Over the course of 6 months, I was the founding designer, helping them to start their team. I worked with 2 project managers and 6 engineers. I also helped them hire their first designer. This was a joint venture between Artium and Assembled Brands, where I and the team acted as a longer-term product organization where we saw to multiple releases and iterations.

Challenge #

Anything that’s involving taxes, loans, and the government is bound to be enormously complex. On top of that, I, the team, and even the government have an idea of exactly what applying for loan forgiveness would look like. Our task: take our best guess at simplifying a massively complex, 55-page form to help people apply for loan forgiveness.

While we tried to launch this quickly, we weren’t able to go to market before the funds in the CARES Act were depleted. As a result, we pivoted to focus on making a white label application with both lender-facing and customer-facing interfaces that helped with loan forgiveness.

Approach #

To that end, we focused our efforts on the fields that were required for the initial application. We did this in hopes of getting close enough so that we could move quickly when forgiveness details were announced.

Decode Complexity #

Working closely with experts in the industry (including direct counsel from the United States Treasury), the product manager and I decoded a complicated workflow and successfully modernized it.

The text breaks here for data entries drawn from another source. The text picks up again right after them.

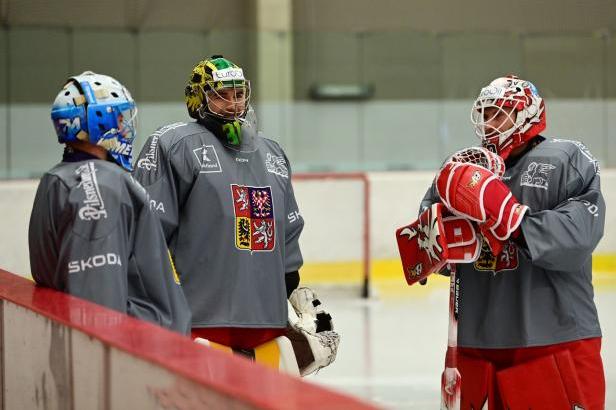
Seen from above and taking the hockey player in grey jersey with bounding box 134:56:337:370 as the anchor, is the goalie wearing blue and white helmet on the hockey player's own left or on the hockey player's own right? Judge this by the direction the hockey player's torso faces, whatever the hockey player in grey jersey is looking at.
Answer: on the hockey player's own right

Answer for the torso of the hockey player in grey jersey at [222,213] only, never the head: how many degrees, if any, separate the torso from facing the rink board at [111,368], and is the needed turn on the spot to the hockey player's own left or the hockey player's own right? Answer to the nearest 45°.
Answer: approximately 45° to the hockey player's own right

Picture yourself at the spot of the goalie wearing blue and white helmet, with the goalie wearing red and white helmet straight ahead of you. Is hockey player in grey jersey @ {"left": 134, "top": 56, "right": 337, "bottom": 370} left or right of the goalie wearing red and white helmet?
left

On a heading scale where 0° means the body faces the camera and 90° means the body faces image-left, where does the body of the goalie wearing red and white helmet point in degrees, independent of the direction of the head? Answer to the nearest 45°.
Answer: approximately 45°

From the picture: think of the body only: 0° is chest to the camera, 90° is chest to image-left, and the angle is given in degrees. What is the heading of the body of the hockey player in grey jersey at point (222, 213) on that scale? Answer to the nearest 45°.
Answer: approximately 315°

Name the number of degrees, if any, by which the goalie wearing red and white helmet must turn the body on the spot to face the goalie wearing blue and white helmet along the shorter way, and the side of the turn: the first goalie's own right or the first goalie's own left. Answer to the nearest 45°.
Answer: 0° — they already face them
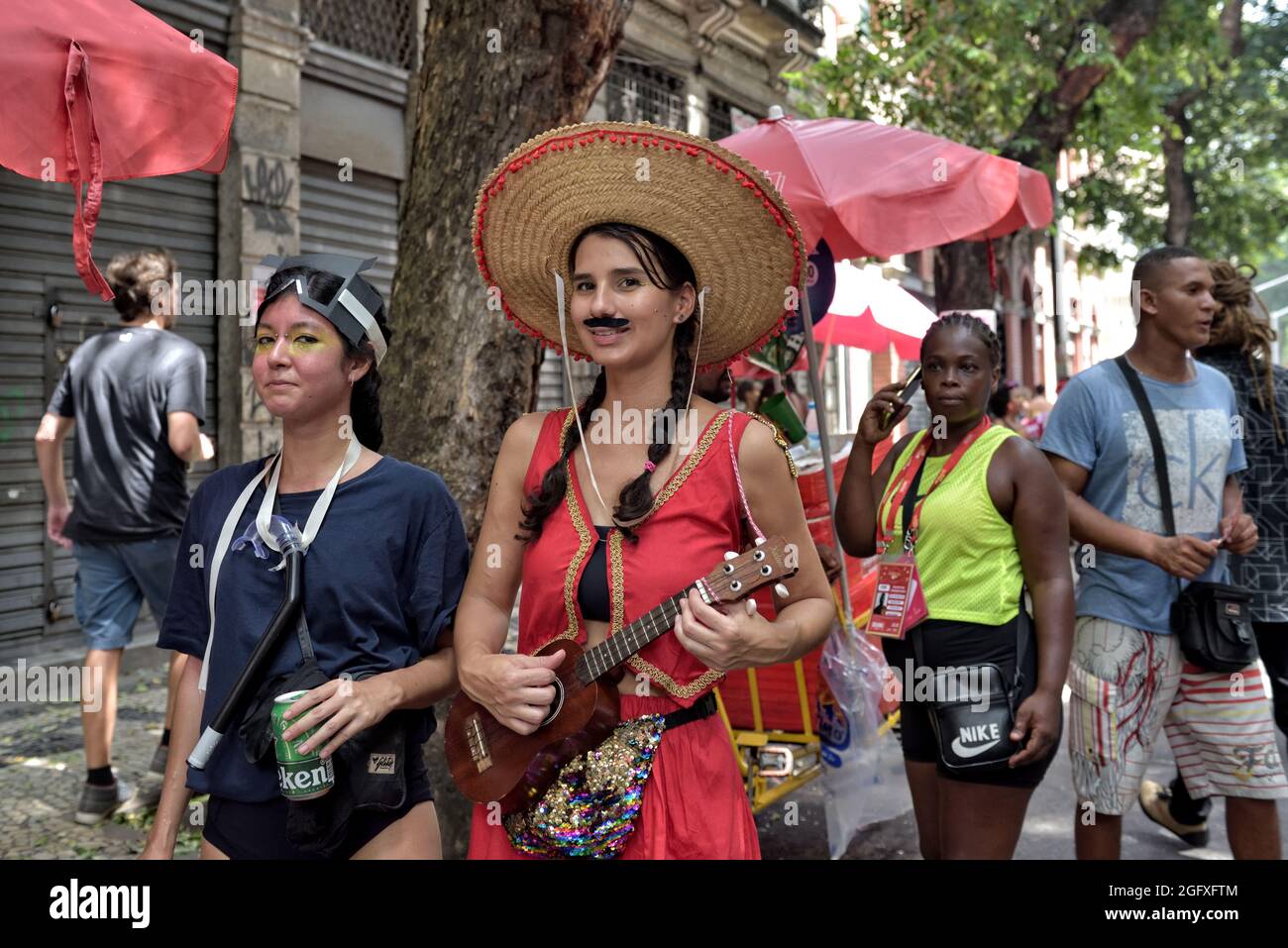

Now, instead of tiny PDF form fields that a person would need to squint over, we made them accessible and easy to use. Not only that, we could easily localize it to the person’s preferred language. The outcome was a completed PDF that could be reviewed and submitted for forgiveness.

Help Lenders and Borrowers #

I also designed the form to allow for a non-linear path so that a loan advisor could review the customer’s information before sending it off for final approval. This meant I needed to allow for messaging, so we created an equally robust lender-facing interface.

Underlying all of this was a solid design system that allowed product managers and even engineers to prototype workflows in Figma. We had loads of fun, and it felt like we got to really do some good for people.

Results #

We successfully sold this to several financial institutions and helped thousands of people successfully apply for loan forgiveness.